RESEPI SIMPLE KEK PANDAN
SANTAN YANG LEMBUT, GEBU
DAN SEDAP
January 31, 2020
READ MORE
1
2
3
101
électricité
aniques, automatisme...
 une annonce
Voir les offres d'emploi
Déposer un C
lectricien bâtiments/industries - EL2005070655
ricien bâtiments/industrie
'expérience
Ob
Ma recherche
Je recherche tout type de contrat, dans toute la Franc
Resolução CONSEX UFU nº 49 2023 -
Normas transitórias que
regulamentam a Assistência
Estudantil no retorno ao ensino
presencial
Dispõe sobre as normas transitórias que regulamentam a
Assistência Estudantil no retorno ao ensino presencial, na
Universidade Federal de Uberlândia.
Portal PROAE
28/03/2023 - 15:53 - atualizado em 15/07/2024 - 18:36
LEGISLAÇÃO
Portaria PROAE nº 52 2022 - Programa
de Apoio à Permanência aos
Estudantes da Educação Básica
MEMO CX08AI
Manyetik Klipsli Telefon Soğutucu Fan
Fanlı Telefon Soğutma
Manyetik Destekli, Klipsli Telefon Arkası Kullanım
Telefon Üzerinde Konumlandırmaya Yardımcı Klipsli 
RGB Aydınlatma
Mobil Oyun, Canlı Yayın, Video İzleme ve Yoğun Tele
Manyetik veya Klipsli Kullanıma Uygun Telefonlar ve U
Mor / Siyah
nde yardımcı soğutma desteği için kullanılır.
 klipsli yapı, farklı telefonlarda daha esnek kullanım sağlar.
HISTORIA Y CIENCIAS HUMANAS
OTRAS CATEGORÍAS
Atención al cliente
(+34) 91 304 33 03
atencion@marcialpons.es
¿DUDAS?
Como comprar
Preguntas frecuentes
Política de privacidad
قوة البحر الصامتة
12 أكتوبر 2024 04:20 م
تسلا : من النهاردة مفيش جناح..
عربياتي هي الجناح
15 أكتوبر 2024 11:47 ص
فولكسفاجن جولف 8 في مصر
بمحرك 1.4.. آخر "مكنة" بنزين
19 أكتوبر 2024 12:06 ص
##############################
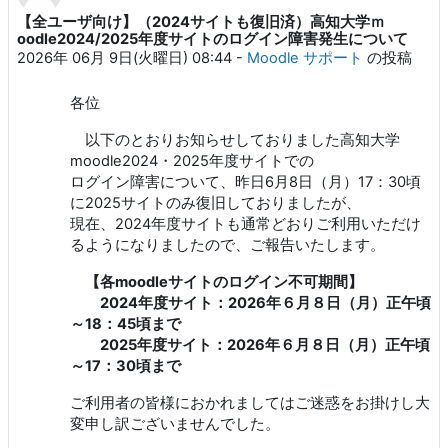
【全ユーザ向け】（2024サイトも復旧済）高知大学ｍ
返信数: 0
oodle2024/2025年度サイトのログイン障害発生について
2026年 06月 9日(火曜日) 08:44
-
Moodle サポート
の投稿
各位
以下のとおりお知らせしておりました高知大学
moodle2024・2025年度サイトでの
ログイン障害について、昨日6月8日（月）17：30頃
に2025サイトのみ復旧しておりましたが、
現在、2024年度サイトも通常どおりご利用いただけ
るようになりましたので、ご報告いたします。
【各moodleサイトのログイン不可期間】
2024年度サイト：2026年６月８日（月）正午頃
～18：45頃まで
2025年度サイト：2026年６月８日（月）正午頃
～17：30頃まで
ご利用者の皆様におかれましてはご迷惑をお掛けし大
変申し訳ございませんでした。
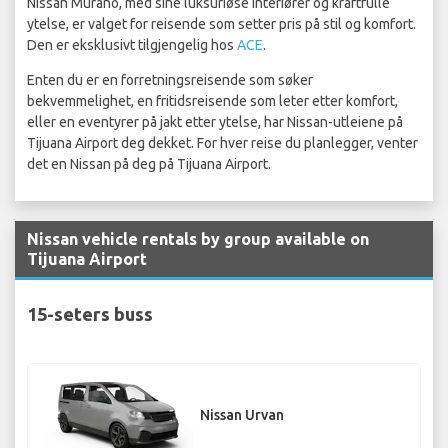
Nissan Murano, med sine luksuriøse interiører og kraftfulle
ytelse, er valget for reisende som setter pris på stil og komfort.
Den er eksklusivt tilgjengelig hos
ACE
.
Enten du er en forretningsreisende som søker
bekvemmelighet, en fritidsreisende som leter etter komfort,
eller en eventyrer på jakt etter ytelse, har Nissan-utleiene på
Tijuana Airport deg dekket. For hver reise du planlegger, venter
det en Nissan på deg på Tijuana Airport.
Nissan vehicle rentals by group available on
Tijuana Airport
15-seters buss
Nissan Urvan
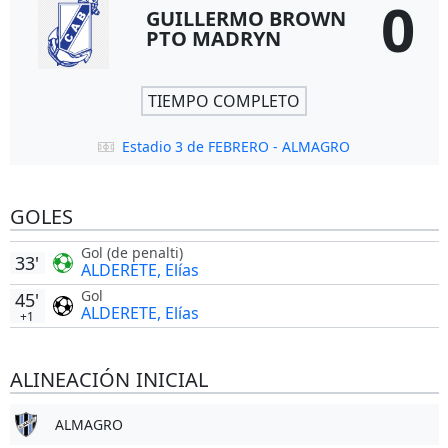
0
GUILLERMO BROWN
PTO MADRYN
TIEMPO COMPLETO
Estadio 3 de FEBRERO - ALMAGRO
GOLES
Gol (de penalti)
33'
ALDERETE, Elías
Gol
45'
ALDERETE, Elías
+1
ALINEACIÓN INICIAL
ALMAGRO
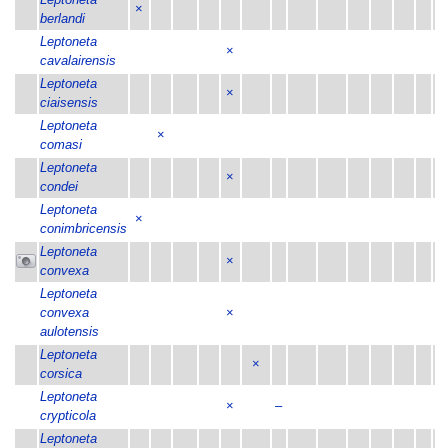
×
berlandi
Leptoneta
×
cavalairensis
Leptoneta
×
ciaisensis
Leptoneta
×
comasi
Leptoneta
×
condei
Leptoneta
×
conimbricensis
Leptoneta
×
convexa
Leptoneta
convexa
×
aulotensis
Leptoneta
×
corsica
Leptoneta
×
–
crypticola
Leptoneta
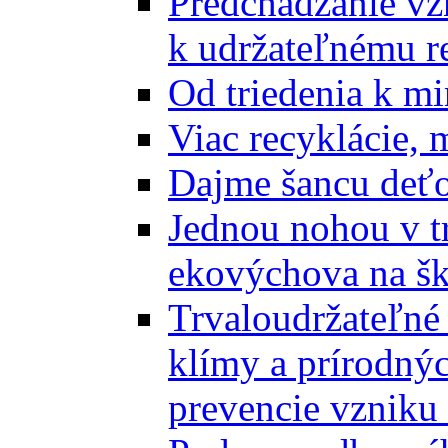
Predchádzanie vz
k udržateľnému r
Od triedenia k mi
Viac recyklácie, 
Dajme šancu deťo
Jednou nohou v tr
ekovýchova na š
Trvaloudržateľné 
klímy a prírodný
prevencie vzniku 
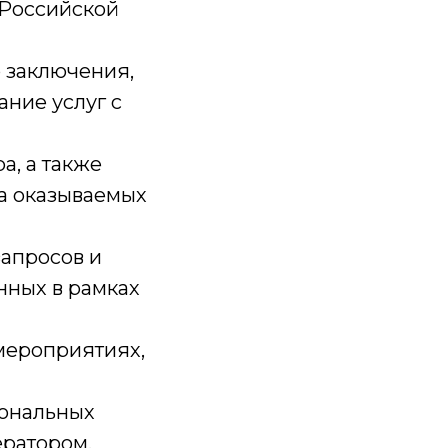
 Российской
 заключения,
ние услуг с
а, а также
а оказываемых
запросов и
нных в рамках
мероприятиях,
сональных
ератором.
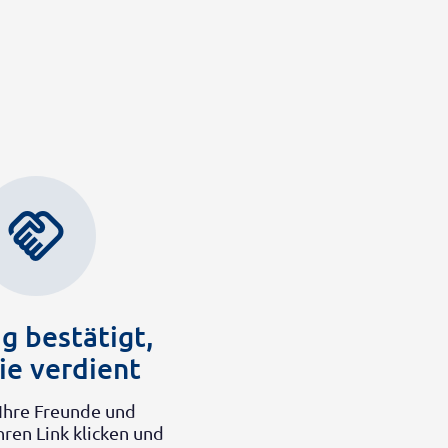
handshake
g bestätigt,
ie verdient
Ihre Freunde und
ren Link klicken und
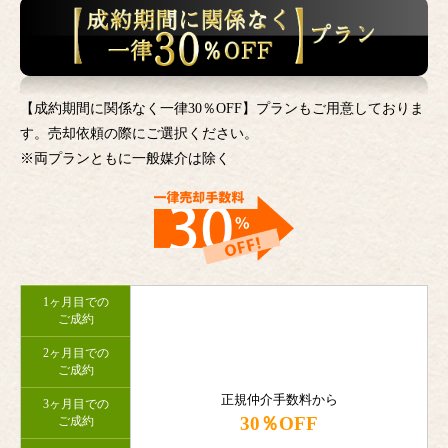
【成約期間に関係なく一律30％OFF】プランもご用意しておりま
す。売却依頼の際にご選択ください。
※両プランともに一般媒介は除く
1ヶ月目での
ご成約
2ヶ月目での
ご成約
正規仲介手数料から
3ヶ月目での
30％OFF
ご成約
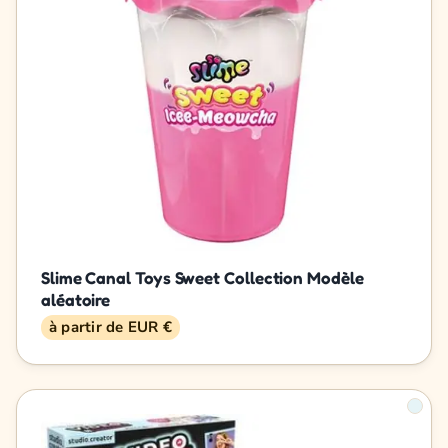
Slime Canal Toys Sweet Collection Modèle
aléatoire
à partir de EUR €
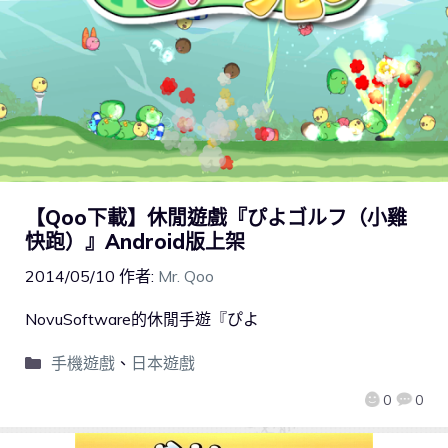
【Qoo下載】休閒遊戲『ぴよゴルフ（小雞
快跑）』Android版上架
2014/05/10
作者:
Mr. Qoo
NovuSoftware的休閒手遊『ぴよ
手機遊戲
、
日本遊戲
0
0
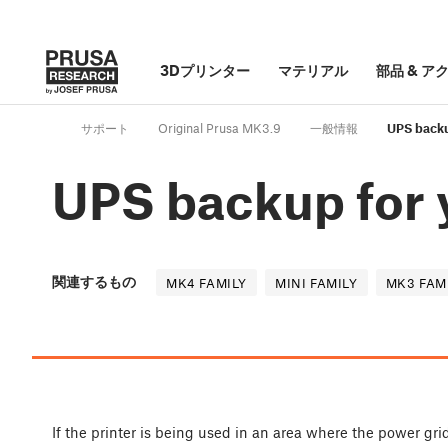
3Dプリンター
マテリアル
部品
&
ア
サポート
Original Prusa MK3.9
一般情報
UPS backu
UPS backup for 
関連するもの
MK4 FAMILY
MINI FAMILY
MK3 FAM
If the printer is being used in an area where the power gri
##############################
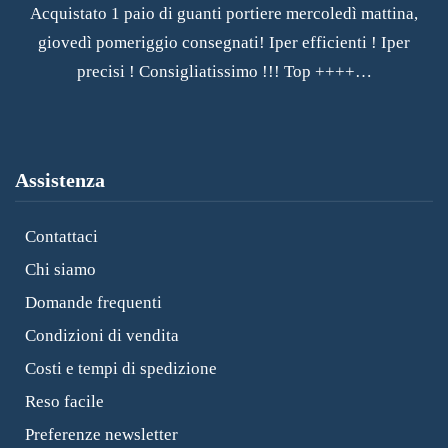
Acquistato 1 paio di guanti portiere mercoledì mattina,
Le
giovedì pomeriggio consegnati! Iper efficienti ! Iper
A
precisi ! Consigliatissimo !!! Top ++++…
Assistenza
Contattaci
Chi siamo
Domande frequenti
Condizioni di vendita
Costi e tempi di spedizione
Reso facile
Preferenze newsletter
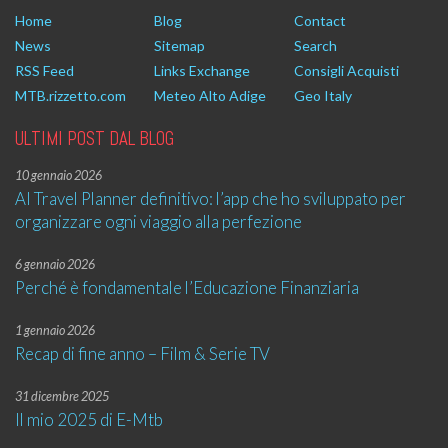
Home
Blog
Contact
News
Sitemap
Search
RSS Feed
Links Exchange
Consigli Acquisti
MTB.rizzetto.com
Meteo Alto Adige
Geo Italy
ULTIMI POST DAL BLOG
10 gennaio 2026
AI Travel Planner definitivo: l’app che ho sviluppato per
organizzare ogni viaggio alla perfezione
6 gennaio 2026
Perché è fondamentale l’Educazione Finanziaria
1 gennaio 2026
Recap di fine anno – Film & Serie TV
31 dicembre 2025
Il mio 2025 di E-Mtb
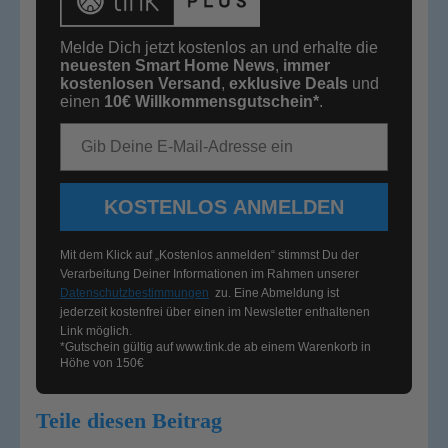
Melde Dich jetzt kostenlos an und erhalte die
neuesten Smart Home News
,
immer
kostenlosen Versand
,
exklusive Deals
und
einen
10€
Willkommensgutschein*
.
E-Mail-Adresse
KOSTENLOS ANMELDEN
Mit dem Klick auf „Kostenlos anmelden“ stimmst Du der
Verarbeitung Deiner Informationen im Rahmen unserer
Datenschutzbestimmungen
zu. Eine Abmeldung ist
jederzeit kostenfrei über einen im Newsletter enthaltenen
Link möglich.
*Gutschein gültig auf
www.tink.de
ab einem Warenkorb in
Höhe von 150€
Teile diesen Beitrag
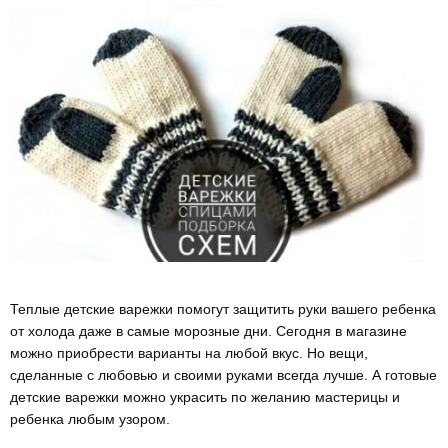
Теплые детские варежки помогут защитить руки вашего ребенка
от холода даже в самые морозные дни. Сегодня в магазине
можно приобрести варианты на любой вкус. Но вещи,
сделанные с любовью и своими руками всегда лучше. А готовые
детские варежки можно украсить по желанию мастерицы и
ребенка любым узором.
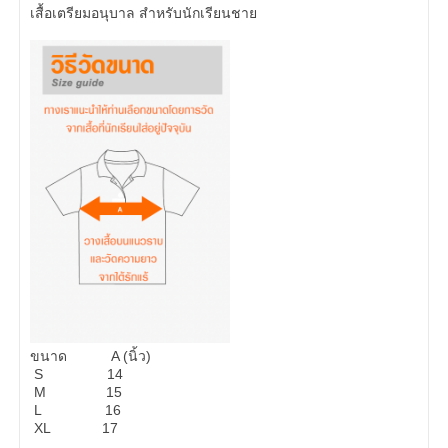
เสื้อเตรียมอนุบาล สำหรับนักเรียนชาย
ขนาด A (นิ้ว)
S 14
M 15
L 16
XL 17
##############################
» Activity
All lines in the entries above that hold the word "ALMAGRO" need to be copied.

» Response to the exercise
Estadio 3 de FEBRERO - ALMAGRO
ALMAGRO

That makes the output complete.